## Given material

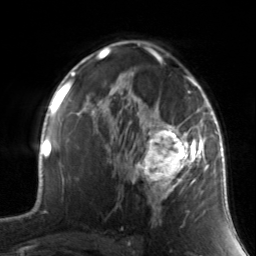
Breast MRI, one axial slice; slice 93 of 134 in the series (ordered by position); cropped to one breast; dynamic contrast-enhanced series, time point 2 of 7 at this slice position (early post-contrast); 3 T; TE 1.7 ms, TR 4.6 ms; 1.2 mm slice thickness; 256 × 256 image matrix. Female patient.
Structures marked on this image (semi-automatic segmentation, software-assisted and operator-edited):
- enhancing-tissue mask used for the functional tumour volume (all voxels passing the contrast-enhancement thresholds inside the analysis volume; usually the tumour): box from (x=130, y=88) to (x=211, y=216) px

## Instructions to follow
Your reply should be only the number of lines in the preceding data that include the word "contrast".

## Answer to the exercise
2